Having witnessed nearly 200 years of prayer, the church is known for having one of Atlanta’s oldest congregation centers. Worshippers initially crammed into an old log cabin on the site. The year 1848 marked the first time Sardis was officially recognized by the law after an 1842 fire at the DeKalb County Courthouse wiped out any record of its legitimacy.
In 1848, Buckhead’s founding father, Henry Irby, and associate Ransom Gaines sold the roughly two-acre plot to the Trustees of the Methodist Episcopal Church. By 1961, the congregation, even with its new building, had grown so large— to around 800 members—that most worshippers were forced to relocate to St. John UMC on Mt. Paran Road. Today, after multiple renovations and stained-glass renewals, the church survives on its prime plot just south of Chastain Memorial Park.
Cotton Exchange Building
Although it’s little more than an unassuming office structure today, the Cotton Exchange Building on bustling Roswell Road has something of a haunted past. In the early 1920s, the Ku Klux Klan bought and used it as a manufacturing and distribution center for the group’s propaganda. Additionally, the Klan produced its robes, hoods and gloves there. Decades later, the building was converted into office condominiums and, according to one historian, a few upper-level residences.
Today, the historic structure, standing just spitting distance from Charlie Loudermilk Park, also known as the Buckhead Triangle, houses tenants such as Presence Models, Buckhead Hair Design and the Hancock & Harwell rare coin dealership. Spaces for lease are available for those looking to work from the three-story slice of Buckhead history.
State Bank Amphitheatre at Chastain Park
Although it now goes by the moniker State Bank Amphitheatre, and was the Delta Classic Chastain Park Amphitheater before that, longtime Atlantans know the music hall simply as Chastain Park.
Built in 1944 on a 268-acre swath, the outdoor amphitheater resides on one of the city’s largest green spaces. When the park first opened, it took the name North Fulton Park, but the death of revered park supervisor Troy Chastain, a Fulton County commissioner who worked to see the venue built, prompted a rebranding: In 1945, the park and its concert space were adorned with the titles Chastain Memorial Park and the Chastain Amphitheater.
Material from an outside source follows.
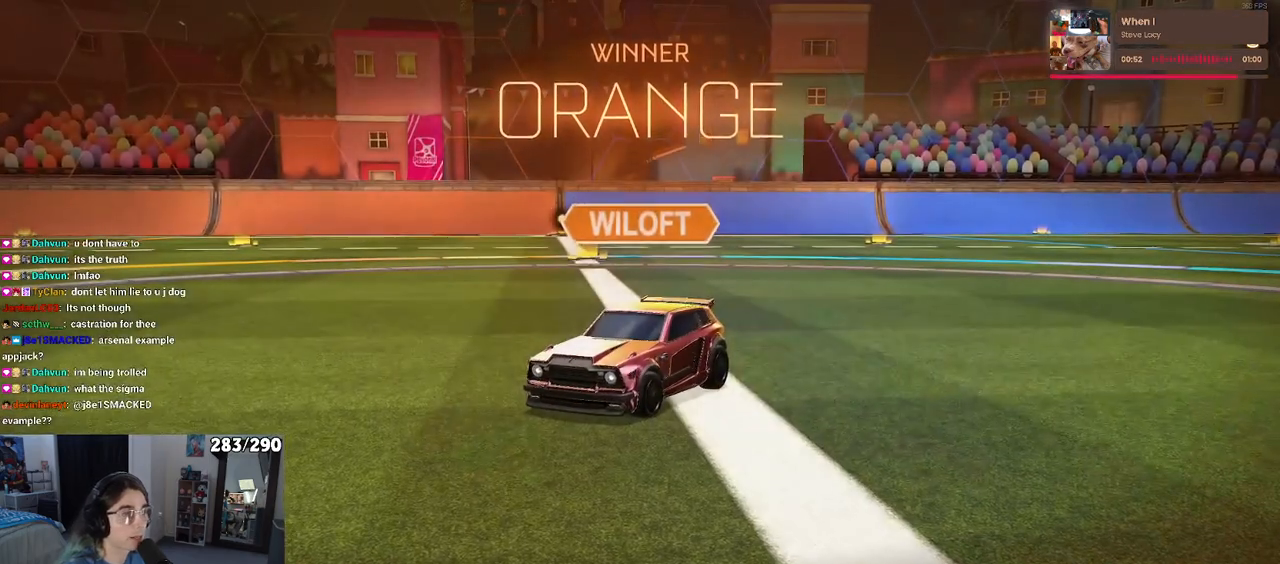
{"buttons": [], "left_stick": "center", "right_stick": "center", "events": []}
Well-known as Atlanta’s oldest music venue, the State Bank Amphitheatre reels in upwards of 200,000 concertgoers annually. It’s hosted many a show for the Atlanta Symphony Orchestra and has headlined renowned acts such as Stevie Wonder, Willie Nelson, Harry Connick Jr. and Aretha Franklin.
Since its inception, the amphitheater has undergone a montage of renovation projects that built it up from its time as Troy Chastain’s brainchild— some humble bleachers and a bandshell—to the nearly 7,000-person- ready Atlanta staple it is today.
New Hope African Methodist Episcopal Church
After the end of America’s slavery era, the New Hope AME Church sprouted up on a three-acre plot that a white Buckhead farmer named James Smith yielded for use as a church and school for people of color.
Much like Sardis United Methodist Church, the building standing today is one of two or three that has occupied the land, and since the New Hope congregation took control of the property in 1872, it’s hosted a strong black congregation. The original church building was erected some time prior to 1900, although in 1927, it burned to the ground.
It’s been rebuilt a few times since, although the basement that remains today was completed the year after the fire, and the accompanying sanctuary finished construction in 1965.
A quaint, wood-framed structure on Arden Road, the current church is now enveloped by residential communities. In 2009, the church, along with its adjacent 1.86-acre cemetery, earned a place on the National Register of Historic Places.